De cela aussi je suis fier. Je dois cependant dire que  j’ai dès mon plus jeune âge, toujours milité, et de manière très active, dans le monde associatif et les institutions de la société civile et j’ai toujours été de l’opposition de gauche. J’ai fréquenté Perspectives pendant quelque temps, cercle de réflexion plus que parti, du moins à ses débuts. La vérité me commande de dire que jamais mon père ne m’a fait le moindre reproche concernant mon grand activisme et mes positions et que, bien au contraire, il a toujours défendu mon droit à ma liberté d’opinion. De même, jamais le Président Bourguiba n’a fait à mon père la moindre remarque à ce sujet.

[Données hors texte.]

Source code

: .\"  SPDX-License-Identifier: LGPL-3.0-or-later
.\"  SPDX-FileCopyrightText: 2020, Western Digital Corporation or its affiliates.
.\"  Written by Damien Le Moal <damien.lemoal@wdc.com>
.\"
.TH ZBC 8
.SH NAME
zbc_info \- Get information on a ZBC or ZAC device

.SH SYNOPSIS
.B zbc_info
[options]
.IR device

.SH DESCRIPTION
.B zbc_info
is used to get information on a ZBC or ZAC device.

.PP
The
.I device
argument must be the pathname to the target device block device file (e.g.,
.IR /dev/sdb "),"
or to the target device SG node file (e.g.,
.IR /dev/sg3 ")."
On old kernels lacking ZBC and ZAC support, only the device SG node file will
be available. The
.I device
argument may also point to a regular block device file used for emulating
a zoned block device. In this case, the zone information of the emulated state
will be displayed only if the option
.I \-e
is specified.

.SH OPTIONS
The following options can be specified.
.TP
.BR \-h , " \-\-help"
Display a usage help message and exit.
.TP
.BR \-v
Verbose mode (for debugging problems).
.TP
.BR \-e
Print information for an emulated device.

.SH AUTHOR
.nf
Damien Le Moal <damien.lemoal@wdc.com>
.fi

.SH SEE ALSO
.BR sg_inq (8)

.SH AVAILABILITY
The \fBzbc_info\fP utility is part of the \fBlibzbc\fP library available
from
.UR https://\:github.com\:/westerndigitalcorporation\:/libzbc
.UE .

J’ai toujours été très attaché aux valeurs démocratiques et à la liberté d’expression et d’association. Jamais je n’ai été tenté d’obtenir une position de pouvoir que j’aurais pu facilement obtenir. J’avais choisi d’être un témoin de mon époque et un intellectuel engagé pour la démocratie et la justice sociale.

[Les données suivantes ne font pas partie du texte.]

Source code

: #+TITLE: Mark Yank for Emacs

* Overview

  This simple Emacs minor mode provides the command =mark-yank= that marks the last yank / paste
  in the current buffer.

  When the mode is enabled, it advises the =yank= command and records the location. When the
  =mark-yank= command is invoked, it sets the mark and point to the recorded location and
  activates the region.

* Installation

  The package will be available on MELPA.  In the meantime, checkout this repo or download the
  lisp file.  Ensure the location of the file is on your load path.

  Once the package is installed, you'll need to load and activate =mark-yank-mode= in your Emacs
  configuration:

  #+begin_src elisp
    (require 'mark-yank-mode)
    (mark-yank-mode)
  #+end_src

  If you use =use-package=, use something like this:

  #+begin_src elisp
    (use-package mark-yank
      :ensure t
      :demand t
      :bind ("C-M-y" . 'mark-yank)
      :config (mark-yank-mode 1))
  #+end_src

Moi qui avais vu en 1969, tel ministre naguère tout puissant, désigné à la vindicte populaire, arrêté et traduit en justice sans qu’âme ne bouge, qui ai rédigé l’unique pétition qui dénonce la politique du bouc émissaire au lieu d’ouvrir un débat national notamment sur les mécanismes de prise de décision sur les grands choix nationaux. Cette pétition n’a recueilli que 49 signatures ! Dois-je faire remarquer que je n’étais pas un adepte du socialisme destourien et cet acte témoignait plutôt d’une indignation éthique.

Moi qui ai vécu l’enchaînement des faits qui a conduit au 26 janvier 1978 et qui ai vu l’arrestation de la direction syndicale et le démantèlement de l’UGTT ; qui ai vécu de nouveau en 1984 la  prise d’assaut des locaux de l’UGTT par des milices organisées au vu et au su de tous sans que nous ayions été en mesure de faire signer une simple pétition d’indignation ; j’ai considéré, le 7 novembre 1987 qu’il y avait une opportunité à saisir pour rompre définitivement avec la culture et la pratique du parti unique, sans me faire d’illusions et tout en sachant qu’il serait dur de gagner le pari.

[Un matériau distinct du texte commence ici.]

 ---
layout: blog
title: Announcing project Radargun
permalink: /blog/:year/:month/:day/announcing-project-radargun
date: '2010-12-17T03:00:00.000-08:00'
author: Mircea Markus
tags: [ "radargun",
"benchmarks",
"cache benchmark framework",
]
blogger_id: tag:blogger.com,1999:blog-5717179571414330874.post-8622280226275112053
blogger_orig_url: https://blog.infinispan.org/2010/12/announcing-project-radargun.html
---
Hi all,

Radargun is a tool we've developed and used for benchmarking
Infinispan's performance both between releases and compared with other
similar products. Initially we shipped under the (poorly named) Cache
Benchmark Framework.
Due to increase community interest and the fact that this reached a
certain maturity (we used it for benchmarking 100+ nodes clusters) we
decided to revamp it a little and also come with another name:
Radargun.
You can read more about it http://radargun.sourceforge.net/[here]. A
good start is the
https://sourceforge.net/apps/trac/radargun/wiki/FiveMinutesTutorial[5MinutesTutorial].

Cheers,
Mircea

J’ai personnellement toujours plaidé la cause de la séparation de l’Etat et de l’administration d’une part  et du parti  d’autre part. Pour le bien de l’Etat. Pour le bien de l’Administration. Pour le bien du parti aussi. Pour le bien de la Tunisie et des tunisiens surtout. C’est une mesure de salubrité publique.

Mais enfin nous voici aujourd’hui à l’orée d’une nouvelle ère historique riche en promesses et en espérances. La Tunisie passera peut être par une période de turbulences. Mais j’ai l’intime conviction que la Tunisie arrivera à bon port, «avec toutes ses potentialités».